A more detailed description of the field and its history can be found HERE.
Markus Deserno uses theoretical and computational approaches – continuum elasticity theory and field thory as well as coarse-grained simulations – to study molecular-scale and mesoscale phenomena in biophysics. This allows him to study larger systems on longer time scales than in atomistic simulations and access a new arena for physical questions, many of which have biological significance. Specifically, Deserno investigates lipid membranes, proteins, viruses, or DNA on length scales larger than atomic resolution but smaller than a typical cell. On these scales, many fundamental physical concepts make a big impact on biology – among them thermal fluctuations, cooperativity, self-assembly, or elasticity. For instance, due to their surfactant-like nature individual lipid molecules in an aqueous environment spontaneously aggregate into membranes, which are laterally many orders of magnitude larger than their thickness. These quasi-two-dimensional fluid surfaces resist bending, a continuum elastic concept, but since the associated moduli are only about one order of magnitude bigger than thermal energy, membranes exhibit large thermal undulations that affect their properties.

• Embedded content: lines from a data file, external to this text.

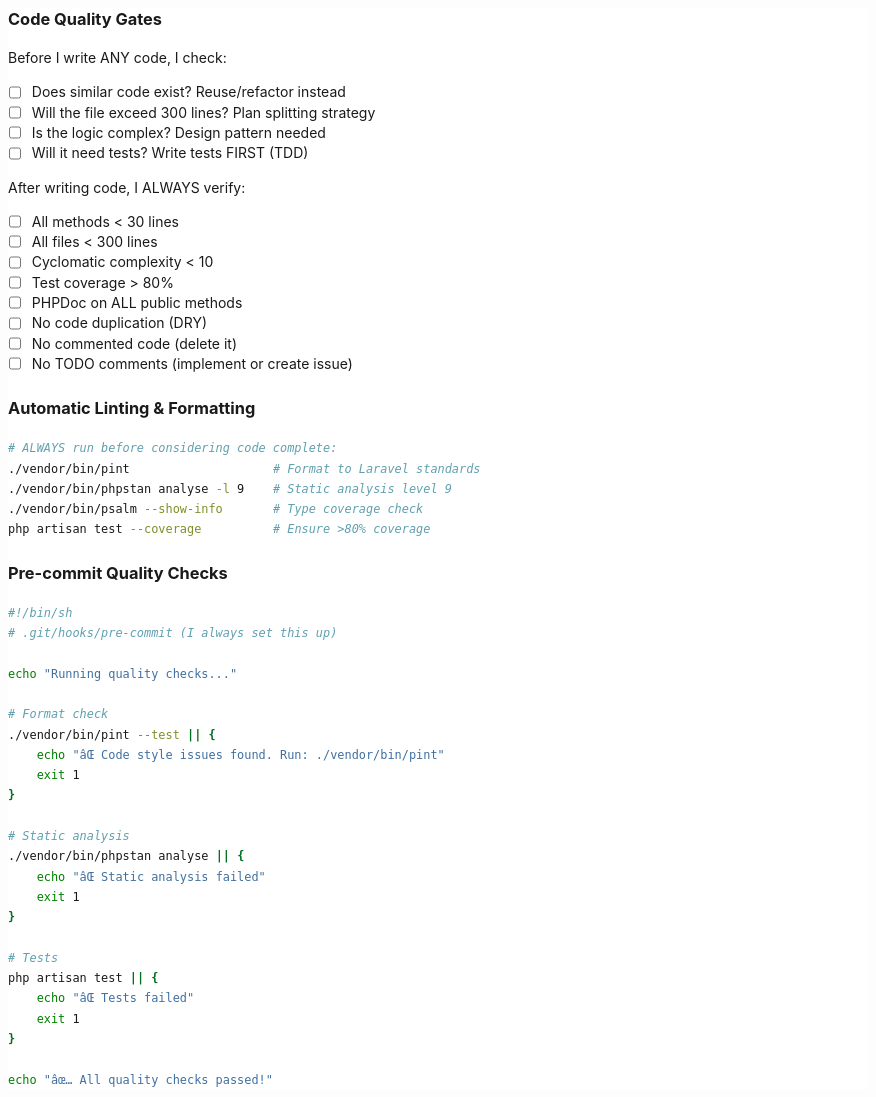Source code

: ### Code Quality Gates

Before I write ANY code, I check:

- [ ] Does similar code exist? Reuse/refactor instead
- [ ] Will the file exceed 300 lines? Plan splitting strategy
- [ ] Is the logic complex? Design pattern needed
- [ ] Will it need tests? Write tests FIRST (TDD)

After writing code, I ALWAYS verify:

- [ ] All methods < 30 lines
- [ ] All files < 300 lines
- [ ] Cyclomatic complexity < 10
- [ ] Test coverage > 80%
- [ ] PHPDoc on ALL public methods
- [ ] No code duplication (DRY)
- [ ] No commented code (delete it)
- [ ] No TODO comments (implement or create issue)

### Automatic Linting & Formatting

```bash
# ALWAYS run before considering code complete:
./vendor/bin/pint                    # Format to Laravel standards
./vendor/bin/phpstan analyse -l 9    # Static analysis level 9
./vendor/bin/psalm --show-info       # Type coverage check
php artisan test --coverage          # Ensure >80% coverage
```

### Pre-commit Quality Checks

```bash
#!/bin/sh
# .git/hooks/pre-commit (I always set this up)

echo "Running quality checks..."

# Format check
./vendor/bin/pint --test || {
    echo "âŒ Code style issues found. Run: ./vendor/bin/pint"
    exit 1
}

# Static analysis
./vendor/bin/phpstan analyse || {
    echo "âŒ Static analysis failed"
    exit 1
}

# Tests
php artisan test || {
    echo "âŒ Tests failed"
    exit 1
}

echo "âœ… All quality checks passed!"
```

Mathias Lösche's research focuses on the functional, structural and dynamic characterization of biomimetic membranes – that is, artifical and lipid bilayer systems that are simpler than complex biological membranes but capture their fundamental Physics aspects. For example, we use surface-sensitive x-ray and neutron scattering alongside with electrochemical and advanced optical techniques to identify, characterize, and optimize membrane models in which we study the association of proteins with lipid bilayers, such as the one shown here. Microscopy techniques are used to assess the in-plane fluidity, dynamics, and 2D morphology of such systems. With this set of tools, we investigate experimentally the physical principles of membrane self-assembly and functionality. We also study the molecular origins of disease, through quantification of the membrane interactions of proteins and peptides, such as neurotransmitters, toxins or tumor suppressor proteins. These studies contribute to a deeper understanding of disease mechanisms, and help characterize cellular attack through pathogens and the self-assembly of viral particles, such as HIV, in affected cells.

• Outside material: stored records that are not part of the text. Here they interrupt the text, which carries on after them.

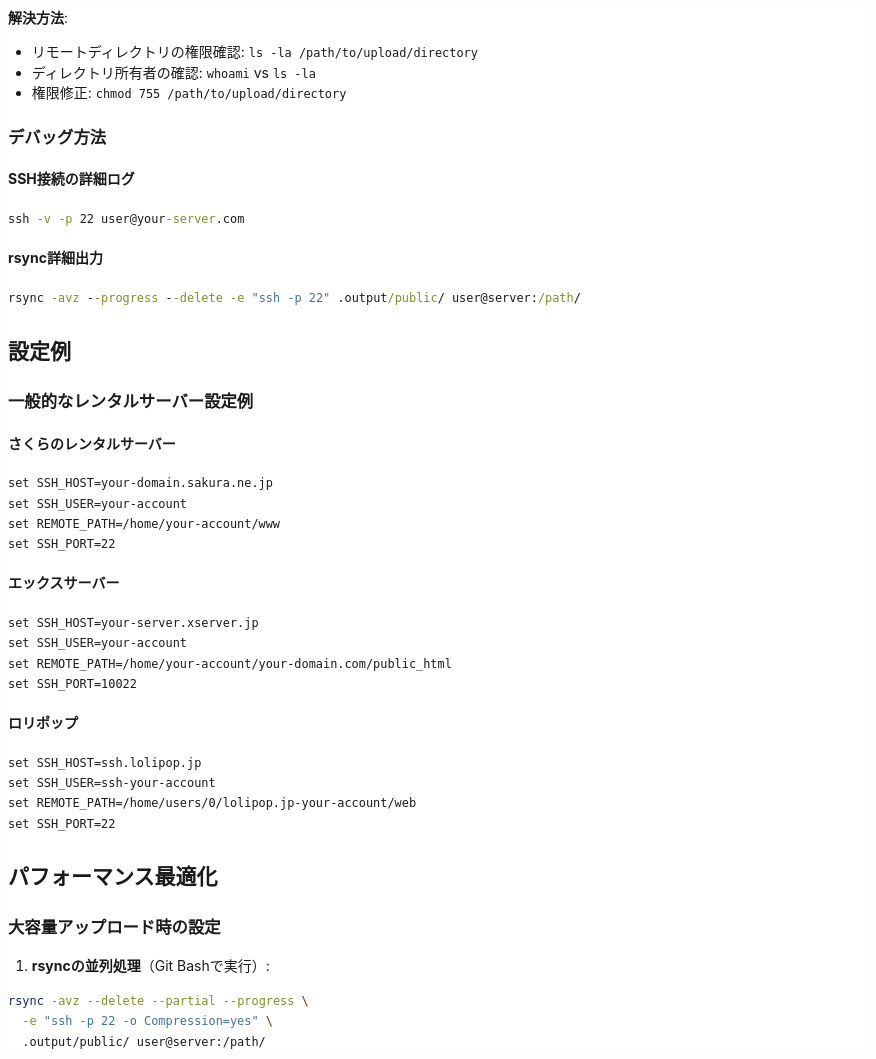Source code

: **解決方法**:
- リモートディレクトリの権限確認: `ls -la /path/to/upload/directory`
- ディレクトリ所有者の確認: `whoami` vs `ls -la`
- 権限修正: `chmod 755 /path/to/upload/directory`

### デバッグ方法

#### SSH接続の詳細ログ
```cmd
ssh -v -p 22 user@your-server.com
```

#### rsync詳細出力
```cmd
rsync -avz --progress --delete -e "ssh -p 22" .output/public/ user@server:/path/
```

## 設定例

### 一般的なレンタルサーバー設定例

#### さくらのレンタルサーバー
```batch
set SSH_HOST=your-domain.sakura.ne.jp
set SSH_USER=your-account
set REMOTE_PATH=/home/your-account/www
set SSH_PORT=22
```

#### エックスサーバー
```batch
set SSH_HOST=your-server.xserver.jp
set SSH_USER=your-account
set REMOTE_PATH=/home/your-account/your-domain.com/public_html
set SSH_PORT=10022
```

#### ロリポップ
```batch
set SSH_HOST=ssh.lolipop.jp
set SSH_USER=ssh-your-account
set REMOTE_PATH=/home/users/0/lolipop.jp-your-account/web
set SSH_PORT=22
```

## パフォーマンス最適化

### 大容量アップロード時の設定

1. **rsyncの並列処理**（Git Bashで実行）:
```bash
rsync -avz --delete --partial --progress \
  -e "ssh -p 22 -o Compression=yes" \
  .output/public/ user@server:/path/
```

John F. Nagle is a research-active emeritus professor, well-known for his ground-breaking experimental and theoretical work on lipid bilayers, which form the structural basis of biomembranes. His studies use x-ray scattering in combination with theoretical modeling, statistical mechanical calculations and simulations, as well as volume measurements. Nagle's long-term focus has been to obtain reliable data for basic structural properties of bilayers and to elucidate the interactions between them. For biologically relevant fluid phase lipid bilayers, both issues involve measuring nanoscale fluctuations, which the group achieves using synchrotron x-rays. A longer-range goal is to understand how the molecular interactions bear out in the observed structure and the fluctuations.